File Integrity Monitoring

File integrity monitors evaluate the integrity of files within a network by creating signatures or fingerprints for files and then monitoring the file system for changes in the signatures or fingerprints of the files.

Data Loss Prevention (DLP)

DLP tools are designed to monitor data throughout its life cycle. They are commonly deployed on endpoint devices and are connected to a primary server for management. DLP tools can classify, label, and tag data within the network to identify protected or sensitive data. DLP tools can also be programmed with policy management and enforcement functions, as well as monitoring and reporting capabilities.

Network Access Control (NAC)

NAC is used to secure a network by allowing or denying access based on specific predefined rules. The NAC software agent that is used can be either installed on the device itself or it can be agentless through the use of a web browser. NAC is a powerful enforcement tool that can validate the security status of a requesting device either prior to connection, referred to as pre-admission, or after connection, referred to as post-admission.

Endpoint Detection and Response (EDR)/Extended Detection and Response (XDR)

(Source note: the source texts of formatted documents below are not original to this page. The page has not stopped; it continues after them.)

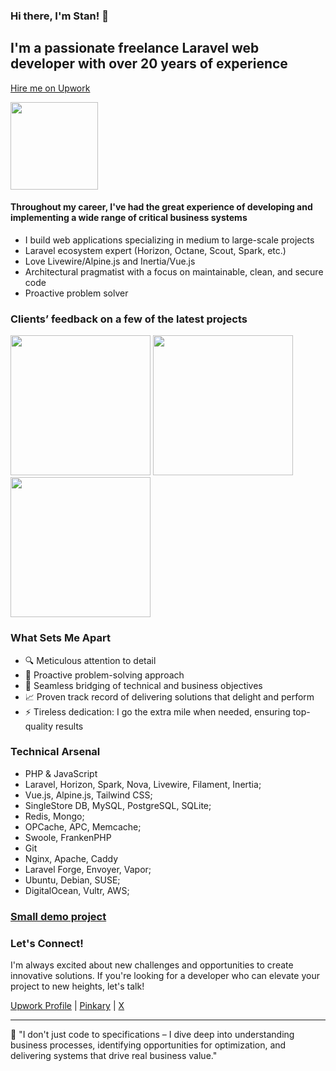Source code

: ### Hi there, I'm Stan! 👋

## I'm a passionate freelance Laravel web developer with over 20 years of experience
[Hire me on Upwork](http://upwork.com/freelancers/~018b261e479ea755dd)


[<img src="https://github.com/user-attachments/assets/0814255d-5174-4a79-8a9e-6489f5a28f11" width="140">](http://upwork.com/freelancers/~018b261e479ea755dd)

#### Throughout my career, I've had the great experience of developing and implementing a wide range of critical business systems
- I build web applications specializing in medium to large-scale projects
- Laravel ecosystem expert (Horizon, Octane, Scout, Spark, etc.)
- Love Livewire/Alpine.js and Inertia/Vue.js
- Architectural pragmatist with a focus on maintainable, clean, and secure code
- Proactive problem solver

### Clients’ feedback on a few of the latest projects
[<img width="224" src="https://github.com/user-attachments/assets/af3ba505-3ac1-4a25-9fd9-f65e1b739a05">](http://upwork.com/freelancers/~018b261e479ea755dd)
[<img width="224" src="https://github.com/user-attachments/assets/0e58df27-8eb5-43ed-9cb1-c8fbdc848d35">](http://upwork.com/freelancers/~018b261e479ea755dd)
[<img width="224" src="https://github.com/user-attachments/assets/532ecb5a-767e-48b9-ab83-19ba30f70e14">](http://upwork.com/freelancers/~018b261e479ea755dd)


### What Sets Me Apart
* 🔍 Meticulous attention to detail
* 🌟 Proactive problem-solving approach
* 🔄 Seamless bridging of technical and business objectives
* 📈 Proven track record of delivering solutions that delight and perform
* ⚡️ Tireless dedication: I go the extra mile when needed, ensuring top-quality results

### Technical Arsenal
- PHP & JavaScript
- Laravel, Horizon, Spark, Nova, Livewire, Filament, Inertia; 
- Vue.js, Alpine.js, Tailwind CSS; 
- SingleStore DB, MySQL, PostgreSQL, SQLite; 
- Redis, Mongo; 
- OPCache, APC, Memcache; 
- Swoole, FrankenPHP 
- Git 
- Nginx, Apache, Caddy  
- Laravel Forge, Envoyer, Vapor; 
- Ubuntu, Debian, SUSE; 
- DigitalOcean, Vultr, AWS; 

### [Small demo project](https://github.com/plakhin/reqbag)

### Let's Connect!
I'm always excited about new challenges and opportunities to create innovative solutions. If you're looking for a developer who can elevate your project to new heights, let's talk!

[Upwork Profile](http://upwork.com/freelancers/~018b261e479ea755dd) | [Pinkary](http://pinkary.com/@plakhin) | [X](https://x.com/plakhin)

---


 🚀 "I don't just code to specifications – I dive deep into understanding business processes, identifying opportunities for optimization, and delivering systems that drive real business value."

EDR tools are used to add another layer of protection to endpoints through monitoring and log analysis. EDR systems evaluate the collected data looking for anomalies and indicators of compromise (IoCs), and they can be either automated or manual. XDR expands upon the capabilities of EDR to include the network as a whole and its associated components.

User Behavior Analytics

User behavior analytics is a security tool that is used to identify unique users and their associated behaviors to detect anomalous activity through the use of machine learning algorithms (MLAs) and automation. A baseline is created through the analysis of standard user behavior, which is then used as a point of comparison for future behaviors.